What the task requires:
Please keep to the lines below from the one with "- [C++ 2004](http://www.inf.ufrgs.br/~johann/cpp2004/)" through the one with "- [Material de", and restate them word for word, ends included.
+--
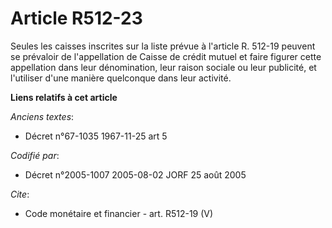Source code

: # Article R512-23

Seules les caisses inscrites sur la liste prévue à l'article R. 512-19 peuvent se prévaloir de l'appellation de Caisse de
crédit mutuel et faire figurer cette appellation dans leur dénomination, leur raison sociale ou leur publicité, et l'utiliser
d'une manière quelconque dans leur activité.

**Liens relatifs à cet article**

_Anciens textes_:

  - Décret n°67-1035 1967-11-25 art 5

_Codifié par_:

  - Décret n°2005-1007 2005-08-02 JORF 25 août 2005

_Cite_:

  - Code monétaire et financier - art. R512-19 (V)
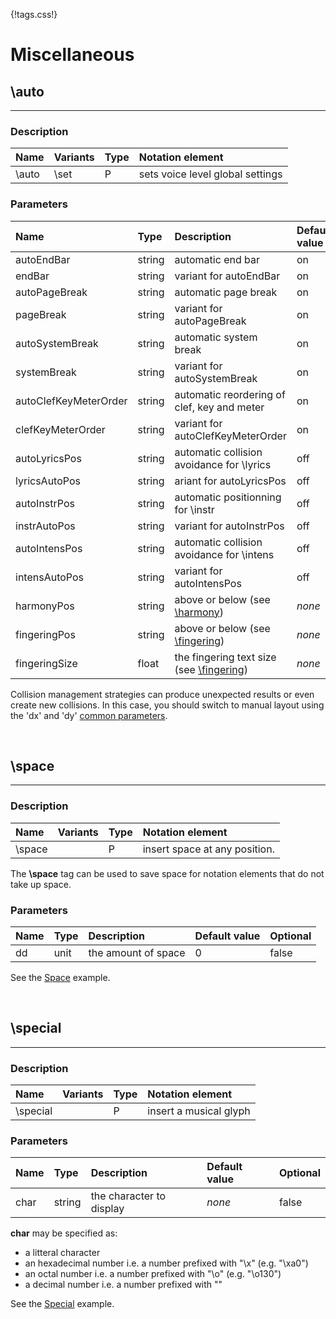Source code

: {!tags.css!}

# Miscellaneous


## \auto

-------

### Description

| Name | Variants | Type | Notation element |
| :----| :--------| :----| :----------------|
| \auto | \set | P | sets voice level global settings |




### Parameters

| Name        	| Type   | Description    | Default value  | Optional |
| :------------ |:-------| :--------------| :------------- | :--------| 
| autoEndBar | string | automatic end bar | on | true |
| endBar | string | variant for autoEndBar | on | true |
| autoPageBreak | string | automatic page break | on | true |
| pageBreak | string | variant for autoPageBreak | on | true |
| autoSystemBreak | string | automatic system break | on | true |
| systemBreak | string | variant for autoSystemBreak | on | true |
| autoClefKeyMeterOrder | string | automatic reordering of clef, key and meter | on | true |
| clefKeyMeterOrder | string | variant for autoClefKeyMeterOrder | on | true |
| autoLyricsPos | string | automatic collision avoidance for \lyrics | off | true |
| lyricsAutoPos | string | ariant for autoLyricsPos | off | true |
| autoInstrPos | string | automatic positionning for \instr | off | true |
| instrAutoPos | string | variant for autoInstrPos | off | true |
| autoIntensPos | string | automatic collision avoidance for \intens | off | true |
| intensAutoPos | string | variant for autoIntensPos | off | true |
| harmonyPos | string | above or below (see [\harmony](../Text/#harmony)) | *none* | true |
| fingeringPos | string | above or below (see [\fingering](../Text/#fingering)) | *none* | true |
| fingeringSize | float | the fingering text size (see [\fingering](../Text/#fingering)) | *none* | true |

Collision management strategies can produce unexpected results or even create new collisions.
In this case, you should switch to manual layout using the 'dx' and 'dy' [common parameters](../../tagsparams#common-parameters).





<br />


## \space

-------

### Description

| Name | Variants | Type | Notation element |
| :----| :--------| :----| :----------------|
| \space |  | P | insert space at any position. |

The **\space** tag can be used to save space for notation elements that do not take up space.



### Parameters

| Name        	| Type   | Description    | Default value  | Optional |
| :------------ |:-------| :--------------| :------------- | :--------| 
| dd | unit | the amount of space | 0 | false |

See the [Space](../../../examples/space/) example.





<br />


## \special

-------

### Description

| Name | Variants | Type | Notation element |
| :----| :--------| :----| :----------------|
| \special |  | P | insert a musical glyph |




### Parameters

| Name        	| Type   | Description    | Default value  | Optional |
| :------------ |:-------| :--------------| :------------- | :--------| 
| char | string | the character to display | *none* | false |

**char** may be specified as:

- a litteral character
- an hexadecimal number i.e. a number prefixed with "\x" (e.g. "\xa0")
- an octal number i.e. a number prefixed with "\o" (e.g. "\o130")
- a decimal number i.e. a number prefixed with "\"

See the [Special](../../../examples/space/) example.



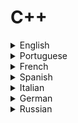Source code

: # C++

<details>
  <summary>English</summary>
  
  ### Materials
- [Programiz](https://www.programiz.com/cpp-programming)
- [Cplusplus](http://www.cplusplus.com/doc/tutorial/)
- [C++ Docs](https://docs.microsoft.com/en-us/cpp/cpp/)
- [WikiBooks](https://en.wikibooks.org/wiki/C%2B%2B_Programming)
- [Geeks for Geeks](https://www.geeksforgeeks.org/c-plus-plus/)
- [C++ W3Schools](https://www.w3schools.com/cpp/default.asp)
- [Learn Cpp](https://www.learn-cpp.org/)
- [Tutorialspoint](https://www.tutorialspoint.com/cplusplus/)
- [NTU.edu](http://www.ntu.edu.sg/home/ehchua/programming/cpp/cp0_introduction.html)
- [Wikipedia](https://en.wikipedia.org/wiki/C%2B%2B)
- [Beginners Book](https://beginnersbook.com/2017/08/c-plus-plus-tutorial-for-beginners/)
- [C++ for Progammers](https://www.udacity.com/course/c-for-programmers--ud210)
- [Lund University](http://cs.lth.se/edaf50/vt18/lectures/)
- [C++ in Unreal Engine](https://docs.unrealengine.com/en-us/Programming/Introduction)
- [Javatpoint](https://www.javatpoint.com/cpp-tutorial)
- [Reddit](https://www.reddit.com/r/cpp/)
- [C++ for Scientists](https://math.nist.gov/~RPozo/c++class/)
- [All C++20 core language features with examples](https://oleksandrkvl.github.io/2021/04/02/cpp-20-overview.html)
- [Awesome C++](https://github.com/fffaraz/awesome-cpp)
- [Awesome Modern C++](https://github.com/rigtorp/awesome-modern-cpp)
- [C++ Resources](https://fffaraz.github.io/awesome-cpp/)
- [Developer Insider](https://developerinsider.co/c-and-cpp-insider/)
- [Stanford CS106L](http://web.stanford.edu/class/cs106l/handouts/full_course_reader.pdf)
- [C++ Reference](https://en.cppreference.com/w/)
- [C++ Style](http://cs.stmarys.ca/~porter/csc/ref/cpp_style.html)
- [Sololearn](https://www.sololearn.com/Course/CPlusPlus/)
- [Modern C++](https://ds9a.nl/articles/posts/c++-1/)
- [Visual Studio Code](https://code.visualstudio.com/docs/languages/cpp)
- [Programming in C++, R and R](https://www.doc.ic.ac.uk/lab/cplus/c++.rules/)
- [C++ Practical](https://study.com/academy/lesson/practical-application-for-c-plus-plus-programming-functions.html)
- [CS FSU](https://www.cs.fsu.edu/~vastola/cop3014/index.html)
- [Basics of C++](https://www.studytonight.com/cpp/basics-of-cpp.php)
- [C++ Shell](http://cpp.sh/)
- [C++ Complete Guide](http://www.lmpt.univ-tours.fr/~volkov/C++.pdf)
- [Eclipse C++](http://www.math.ucla.edu/~anderson/UsingEclipseCPP/)
- [C++ Style Guide](http://geosoft.no/development/cppstyle.html)
- [Learn C++](https://www.learncpp.com/)
- [Learn X in Y minutes](https://learnxinyminutes.com/docs/c++/)
- [Learning C++](https://blog.tartanllama.xyz/learning-cpp/)
- [C++ Basics](http://www.msrblog.com/cpp/index.html)
- [Win32 and C++](https://docs.microsoft.com/en-us/windows/desktop/learnwin32/learn-to-program-for-windows)
- [Try to Program](http://www.trytoprogram.com/cplusplus-programming/)
- [Fresh 2 Fresh](https://fresh2refresh.com/cpp-tutorial/)
- [C++ Pointers](http://alumni.cs.ucr.edu/~pdiloren/C++_Pointers/)
- [C++ Tutorial](http://pages.cs.wisc.edu/~hasti/cs368/CppTutorial/index.html)
- [C++ Course](https://www.codesdope.com/cpp-introduction/)
- [Resources](https://www.barcodesinc.com/articles/learn-cpp.htm)
- [Guru 99](https://www.guru99.com/cpp-tutorial.html)
- [C++ Language Tutorial](http://www.cplusplus.com/files/tutorial.pdf)
- [Fundamentals of C++](http://python.cs.southern.edu/cppbook/progcpp.pdf)
- [Lecture Slides C++](https://www.ece.uvic.ca/~frodo/cppbook/downloads/lecture_slides_for_programming_in_c++-2018-02-15.pdf)
- [OOP C++](https://fac.ksu.edu.sa/sites/default/files/ObjectOrientedProgramminginC4thEdition.pdf)
- [Slides C++](https://www.uio.no/studier/emner/matnat/fys/FYS3150/h07/undervisningsmateriale/Slides%20from%20Lectures/iv3830slides_1.pdf)
- [C++ Without Fear](https://www.managementboek.nl/code/inkijkexemplaar/9780134314303/c-without-fear-engels-brian-overland.pdf)
- [Practical C++](https://www.mimuw.edu.pl/~mrp/cpp/SecretCPP/O%27Reilly%20-%20Practical%20C++%20Programming.pdf)
- [Modern C++ OOP](http://www.ms.sapientia.ro/~manyi/teaching/c++/CPP_v1.1.pdf)
- [C++ Programming Basics](https://portal.tacc.utexas.edu/documents/13601/159760/cpp_programming.pdf)
- [C++ for School](http://www.cppforschool.com/tutorial-pdf.html)
- [Programming C++](https://www.fz-juelich.de/SharedDocs/Downloads/IAS/JSC/EN/slides/cplusplus/cplusplus.pdf)
- [Programming Abstractions C++](https://www.cas.mcmaster.ca/~qiao/courses/cs2so3/textbook/ProgAbs.pdf)
- [Standard for Programming Language C++](http://www.open-std.org/jtc1/sc22/wg21/docs/papers/2017/n4713.pdf)
- [Learn C++ in One Video](https://www.youtube.com/watch?v=Rub-JsjMhWY)
- [Mike Dane Course](https://www.youtube.com/watch?v=vLnPwxZdW4Y)
- [The Cherno Project](https://www.youtube.com/watch?v=18c3MTX0PK0&amp;list=PLlrATfBNZ98dudnM48yfGUldqGD0S4FFb)
- [Naresh Technologies](https://www.youtube.com/watch?v=l0qvxPPISuY&amp;list=PLVlQHNRLflP8_DGKcMoRw-TYJJALgGu4J)
- [Bjarne Stroustrup](https://www.youtube.com/watch?v=fX2W3nNjJIo&amp;t=5s)
- [Derek Banas C++ Tutorial](https://www.youtube.com/watch?v=DamuE8TM3xo&amp;list=PLGLfVvz_LVvQ9S8YSV0iDsuEU8v11yP9M)
- [Modern C++ Course](https://www.youtube.com/watch?v=F_vIB3yjxaM&amp;list=PLgnQpQtFTOGR50iIOtO36nK6aNPtVq98C)
- [C++ Programming All-in-One Tutorial Series](https://www.youtube.com/watch?v=_bYFu9mBnr4)
</details>

<details>
  <summary>Portuguese</summary>
  
  ### Materials
- [Excript Curso](https://excript.com/curso-cpp.html)
- [Aulas C++](http://www.inf.ufpr.br/ci208/NotasAula.pdf)
- [Programação C++](https://www.inf.pucrs.br/manssour/LinguagemC++/index.html)
- [C++ 2004](http://www.inf.ufrgs.br/~johann/cpp2004/)
- [Linguagem C++](https://www.ime.usp.br/~slago/slago-C++.pdf)
- [C++ Orientado a Objetos](http://www.ic.unicamp.br/~cmrubira/aacesta/cpp/cpp15.html)
- [Material de Apoio C++](http://www.feis.unesp.br/Home/departamentos/engenhariaeletrica/lapsee/curso_2011_dinter_mod2_1.pdf)
</details>

<details>
  <summary>French</summary>
  
  ### Materials
- [OpenClassRoom](https://openclassrooms.com/fr/courses/1894236-programmez-avec-le-langage-c)
- [Cours C++](http://www.lsv.fr/~fl/Cours/slides.pdf)
- [Programmation C++](http://eric.univ-lyon2.fr/~ricco/cours/cours_cpp.html)
- [C++ OOP](https://www.commentcamarche.com/contents/1427-c-l-oriente-objet)
- [Programmation C++](https://www.irif.fr/~yunes/cours/cpp/index.html)
- [Programmation C++ Mathématiques](https://www.univ-orleans.fr/mapmo/membres/haberkorn/docs/polyC++.pdf)
- [C++ Moderne](https://zestedesavoir.com/tutoriels/822/la-programmation-en-c-moderne/)
</details>

<details>
  <summary>Spanish</summary>
  
  ### Materials
- [Curso de Programacion en C++](https://www.uv.es/sto/cursos/c++/curso95.pdf)
- [Curso C++](https://www.programarya.com/Cursos/C++)
- [Curso de C++](http://c.conclase.net/curso/index.php)
- [Manual de Programación en C++](https://paginas.matem.unam.mx/pderbf/images/mprogintc++.pdf)
- [Arduino C++](https://aprendiendoarduino.wordpress.com/category/c/)
- [C++ Programación](http://cpp.aprende-web.net/basico/index.php)
- [Curso C++](https://codigofacilito.com/cursos/c-plus-plus)
- [Fundamentos C++](http://www.lcc.uma.es/~vicente/docencia/cppdoc/programacion_cxx.pdf)
- [Fundamentos de la Programación](https://www.fdi.ucm.es/profesor/luis/fp/FP.pdf)
</details>

<details>
  <summary>Italian</summary>
  
  ### Materials
- [Corso C++](http://samottafile.altervista.org/file/Corso_C++.pdf)
- [Il linguaggio C++](https://hpc-forge.cineca.it/files/CoursesDev/public/2012%20Autumn/Introduzione%20alla%20programmazioni%20a%20oggetti%20in%20C++/corsocpp.pdf)
- [Guida C++](https://www.html.it/guide/guida-c2/)
- [Corso C++](http://www.math.unipd.it/~sperduti/CORSO-C%2B%2B/Corso%20C++.htm)
- [Introduzione alla Programmazione](http://www.dis.uniroma1.it/~bloisi/didattica/pmn1112/lezioni/1.1-introduzione.pdf)
</details>

<details>
  <summary>German</summary>
  
  ### Materials
- [C++ Tutorial](https://www.programmierenlernen24.de/c-tutorial/)
- [Programmieren in C++: Einführung](http://www.highscore.de/cpp/einfuehrung/)
- [Einführung in die Programmierung](https://www.numa.uni-linz.ac.at/Teaching/Lectures/Kurs-C/Script/html/main.pdf)
</details>

<details>
  <summary>Russian</summary>
  
  ### Materials
- [C++ Manual](https://code-live.ru/tag/cpp-manual/)
- [C++ Resources](https://tproger.ru/tag/cpp/)
- [Ravesli](https://ravesli.com/uroki-cpp/)
- [Basics of Cpp](https://codelessons.ru/cplusplus/lessons/basics-of-cpp.html)
- [PureCodeCpp](https://purecodecpp.com/)
- [Progopedia](http://progopedia.ru/language/c-plus-plus/)
- [Kvodo](http://kvodo.ru/lessons/cplusplus)
- [Cyberforum](http://www.cyberforum.ru/cpp/)
- [Wikiversity](https://en.wikiversity.org/wiki/C%2B%2B)
- [Cpp-snachala](http://ci-plus-plus-snachala.ru/)
</details>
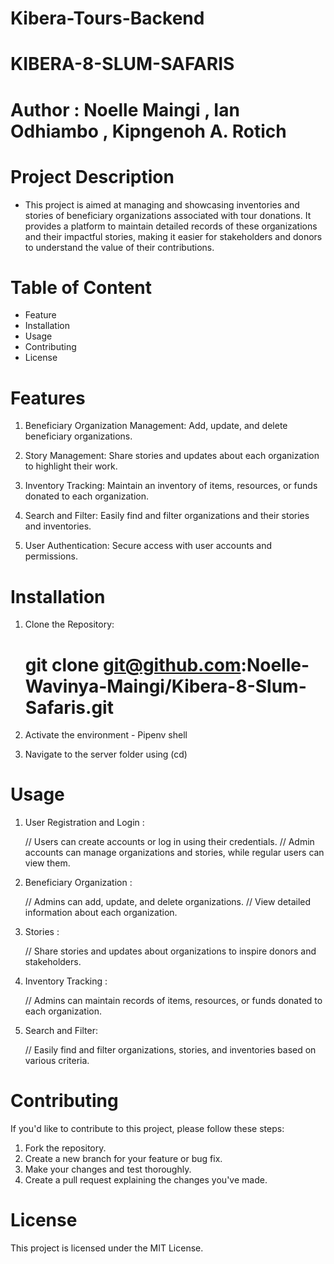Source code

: # Kibera-Tours-Backend

# KIBERA-8-SLUM-SAFARIS


# Author : Noelle Maingi , Ian Odhiambo , Kipngenoh A. Rotich 


# Project Description 

- This project is aimed at managing and showcasing inventories and stories of beneficiary organizations associated with tour donations. It provides a platform to maintain detailed records of these organizations and their impactful stories, making it easier for stakeholders and donors to understand the value of their contributions.

# Table of Content

- Feature
- Installation
- Usage 
- Contributing
- License


# Features

1. Beneficiary Organization Management: Add, update, and delete beneficiary organizations.

2. Story Management: Share stories and updates about each organization to highlight their work.

3. Inventory Tracking: Maintain an inventory of items, resources, or funds donated to each organization.

4. Search and Filter: Easily find and filter organizations and their stories and inventories.

5. User Authentication: Secure access with user accounts and permissions.


# Installation

1. Clone the Repository: 
 
    #   git clone git@github.com:Noelle-Wavinya-Maingi/Kibera-8-Slum-Safaris.git

2. Activate the environment - Pipenv shell 

3. Navigate to the server folder using (cd)



# Usage 

1. User Registration and Login :

    // Users can create accounts or log in using their credentials.
    // Admin accounts can manage organizations and stories, while regular users can view them.

2. Beneficiary Organization :

    // Admins can add, update, and delete organizations.
    // View detailed information about each organization.

3. Stories :

    // Share stories and updates about organizations to inspire donors and stakeholders.

4. Inventory Tracking :

    // Admins can maintain records of items, resources, or funds donated to each organization.

5. Search and Filter:

    // Easily find and filter organizations, stories, and inventories based on various criteria.


# Contributing 

If you'd like to contribute to this project, please follow these steps:

1. Fork the repository.
2. Create a new branch for your feature or bug fix.
3. Make your changes and test thoroughly.
4. Create a pull request explaining the changes you've made.


# License
This project is licensed under the MIT License.
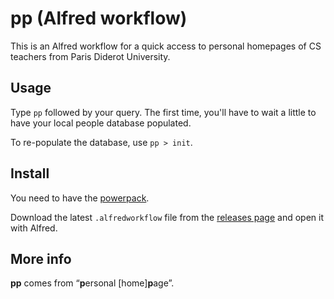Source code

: # pp (Alfred workflow)

This is an Alfred workflow for a quick access to personal homepages of CS
teachers from Paris Diderot University.

## Usage

Type `pp` followed by your query. The first time, you'll have to wait a little
to have your local people database populated.

To re-populate the database, use `pp > init`.

## Install

You need to have the [powerpack][].

Download the latest `.alfredworkflow` file from the [releases page][releases]
and open it with Alfred.

[powerpack]: http://www.alfredapp.com/powerpack/
[releases]: https://github.com/bfontaine/alfred-pp/releases

## More info

<b>pp</b> comes from “<b>p</b>ersonal [home]<b>p</b>age”.
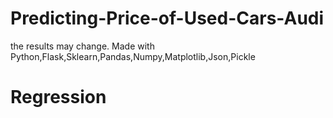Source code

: # Predicting-Price-of-Used-Cars-Audi
the results may change.
Made with Python,Flask,Sklearn,Pandas,Numpy,Matplotlib,Json,Pickle
# Regression
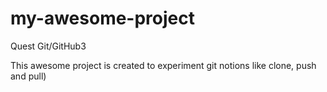# my-awesome-project
Quest Git/GitHub3

This awesome project is created to experiment git notions like clone, push and pull)

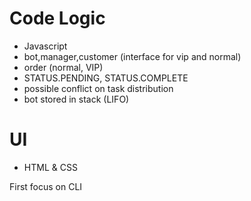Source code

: # Code Logic
- Javascript
- bot,manager,customer (interface for vip and normal)
- order (normal, VIP)
- STATUS.PENDING, STATUS.COMPLETE
- possible conflict on task distribution
- bot stored in stack (LIFO)

# UI
- HTML & CSS


First focus on CLI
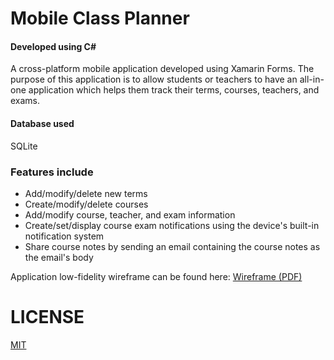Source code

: # Mobile Class Planner
#### Developed using C# 

A cross-platform mobile application developed using Xamarin Forms. The purpose of this application is to allow students or teachers
to have an all-in-one application which helps them track their terms, courses, teachers, and exams. 

#### Database used
SQLite

### Features include  
* Add/modify/delete new terms
* Create/modify/delete courses
* Add/modify course, teacher, and exam information
* Create/set/display course exam notifications using the device's built-in notification system  
* Share course notes by sending an email containing the course notes as the email's body

Application low-fidelity wireframe can be found here: [Wireframe (PDF)](./Planner/Wireframe/planner-wireframe.pdf)

# LICENSE
[MIT](./LICENSE)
+--
Output of the exercise:
- [C++ 2004](http://www.inf.ufrgs.br/~johann/cpp2004/)
- [Linguagem C++](https://www.ime.usp.br/~slago/slago-C++.pdf)
- [C++ Orientado a Objetos](http://www.ic.unicamp.br/~cmrubira/aacesta/cpp/cpp15.html)
- [Material de Apoio C++](http://www.feis.unesp.br/Home/departamentos/engenhariaeletrica/lapsee/curso_2011_dinter_mod2_1.pdf)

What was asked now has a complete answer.